─── Records for the task

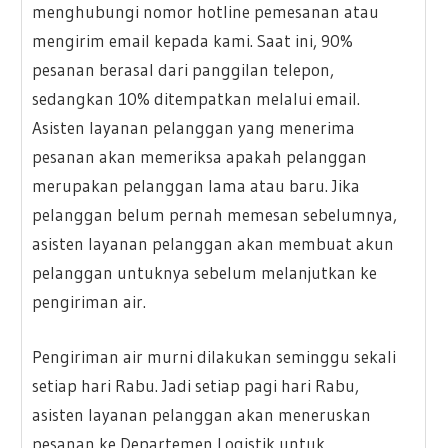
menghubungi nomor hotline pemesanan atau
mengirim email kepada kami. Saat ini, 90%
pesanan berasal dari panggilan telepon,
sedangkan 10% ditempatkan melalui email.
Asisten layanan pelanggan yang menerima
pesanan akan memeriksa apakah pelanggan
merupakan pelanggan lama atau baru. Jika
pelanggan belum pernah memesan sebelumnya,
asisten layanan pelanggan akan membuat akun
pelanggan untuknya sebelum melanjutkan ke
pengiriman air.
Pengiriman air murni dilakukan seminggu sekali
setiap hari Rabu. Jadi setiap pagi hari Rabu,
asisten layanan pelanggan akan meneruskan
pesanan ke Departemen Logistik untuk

──────
─── Records for the task

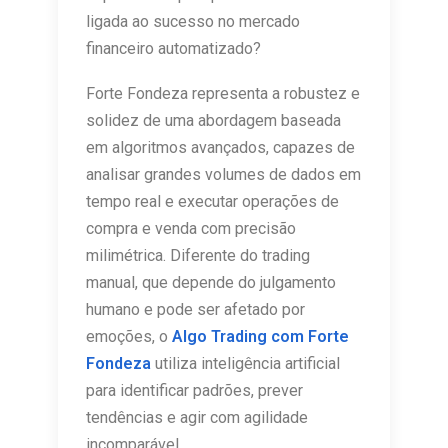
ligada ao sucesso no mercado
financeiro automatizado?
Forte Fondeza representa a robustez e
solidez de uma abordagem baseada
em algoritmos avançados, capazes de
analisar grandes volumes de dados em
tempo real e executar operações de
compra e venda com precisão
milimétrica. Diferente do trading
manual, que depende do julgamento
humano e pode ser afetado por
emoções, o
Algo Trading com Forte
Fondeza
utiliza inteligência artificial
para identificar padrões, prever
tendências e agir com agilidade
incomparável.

──────

• [What you will do]
Return exactly the lines above from the line that has "menghubungi nomor hotline pemesanan atau" through the line that has "pesanan ke Departemen Logistik untuk", inclusive, and nothing else.

• [Solution to this problem]
menghubungi nomor hotline pemesanan atau
mengirim email kepada kami. Saat ini, 90%
pesanan berasal dari panggilan telepon,
sedangkan 10% ditempatkan melalui email.
Asisten layanan pelanggan yang menerima
pesanan akan memeriksa apakah pelanggan
merupakan pelanggan lama atau baru. Jika
pelanggan belum pernah memesan sebelumnya,
asisten layanan pelanggan akan membuat akun
pelanggan untuknya sebelum melanjutkan ke
pengiriman air.
Pengiriman air murni dilakukan seminggu sekali
setiap hari Rabu. Jadi setiap pagi hari Rabu,
asisten layanan pelanggan akan meneruskan
pesanan ke Departemen Logistik untuk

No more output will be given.